Create Miniconda Environment

We recommend installing miniconda for managing Python environment, yet pyTAGI works well with other alternatives.

  1. Install miniconda by following these instructions
  2. Create a conda environment
    conda create --name your_env_name python=3.10
    
  3. Activate conda environment
    conda activate your_env_name
    

PyPI Installation

  1. Create conda environment
  2. Install requirements
    pip install -r requirements.txt
    
  3. Install pyTAGI
    pip install pytagi
    
  4. Test pyTAGI package
    python -m python_examples.regression_runner

NOTE: This PyPI distributed version does not require the codebase in this repository. The developers can create their own applications (see python_examples).

Local Installation

  1. Clone this repository. Note that git submodule command allows cloning pybind11 which is the binding python package of C++/CUDA.
    git clone https://github.com/lhnguyen102/cuTAGI.git
    cd cuTAGI
    git submodule update --init --recursive
    
  2. Create conda environment
  3. Install requirements
    pip install -r requirements.txt
    
  4. Install pyTAGI package
    pip install .
  5. Test pyTAGI package
    python -m python_examples.regression_runner

cuTAGI Installation

cuTAGI is the native version implemented in C++/CUDA for TAGI method. We highly recommend installing cuTAGI using Docker method to facilitate the installation.

Docker Build

  1. Install Docker by following these instructions
  2. Build docker image
  • CPU build
    bash bin/build.sh
  • CUDA build
    bash bin/build.sh -d cuda

*NOTE: During the build and run, make sure that Docker desktop application is opened.
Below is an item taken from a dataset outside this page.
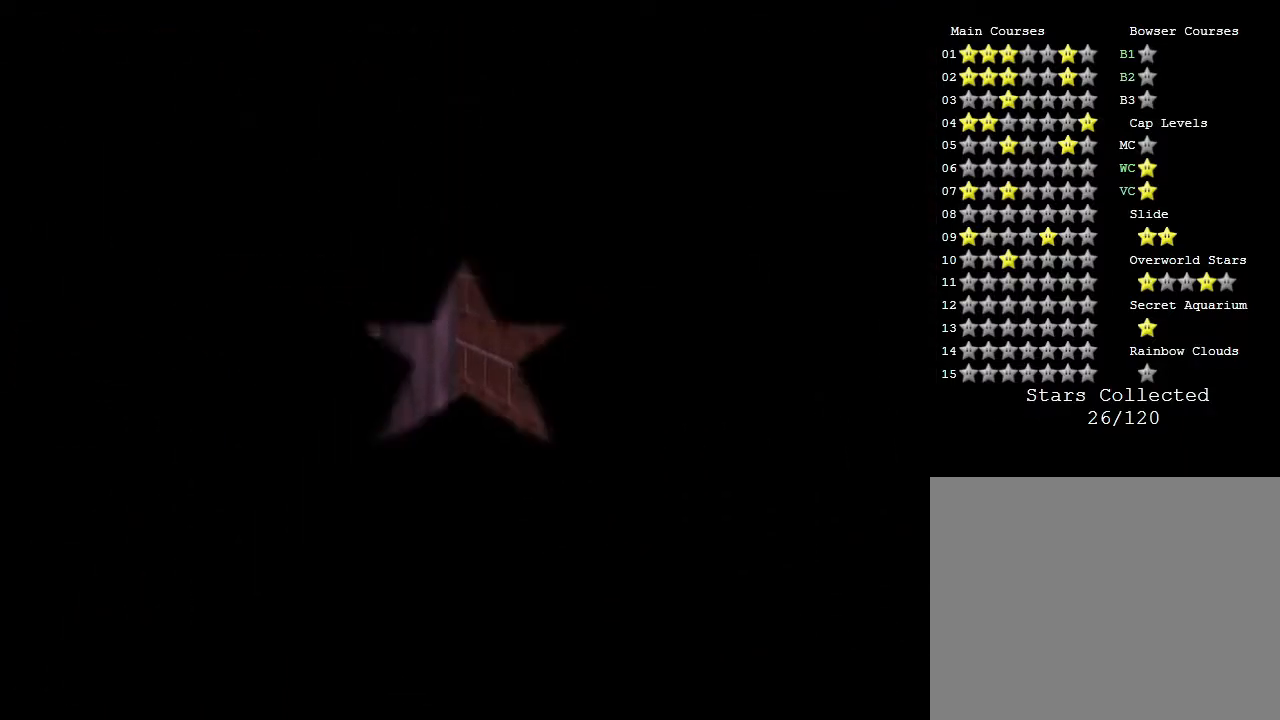
{"buttons": [], "left_stick": "center", "events": []}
The commands for runing tasks such as classification and regression can be found here

Ubuntu 20.04

  1. Install CUDA toolkit >=10.1 in /usr/local/ and add the CUDA location to PATH. For example, adding the following to your ~/.bashrc

    export PATH="/usr/local/cuda-10.1/bin:$PATH"
    export LD_LIBRARY_PATH="/usr/local/cuda-10.1/lib64:$LD_LIBRARY_PATH"
  2. Install GCC compiler by entering this line in Terminal

    sudo apt install g++
  3. Install CMake by following these instructions

  4. Build the project using CMake by the folder cuTAGI and entering these lines in Terminal

    cmake . -B build
    cmake --build build --config RelWithDebInfo -j 16

Windows

  1. Download and install MS Visual Studio 2019 community and C/C++ by following these instructions

  2. Install CUDA toolkit >=10.1 and add CUDA location to Environment variables (see Step 5.3)

  3. Copy all extenstion files from CUDA to MS Visual Studio. See this link for further details.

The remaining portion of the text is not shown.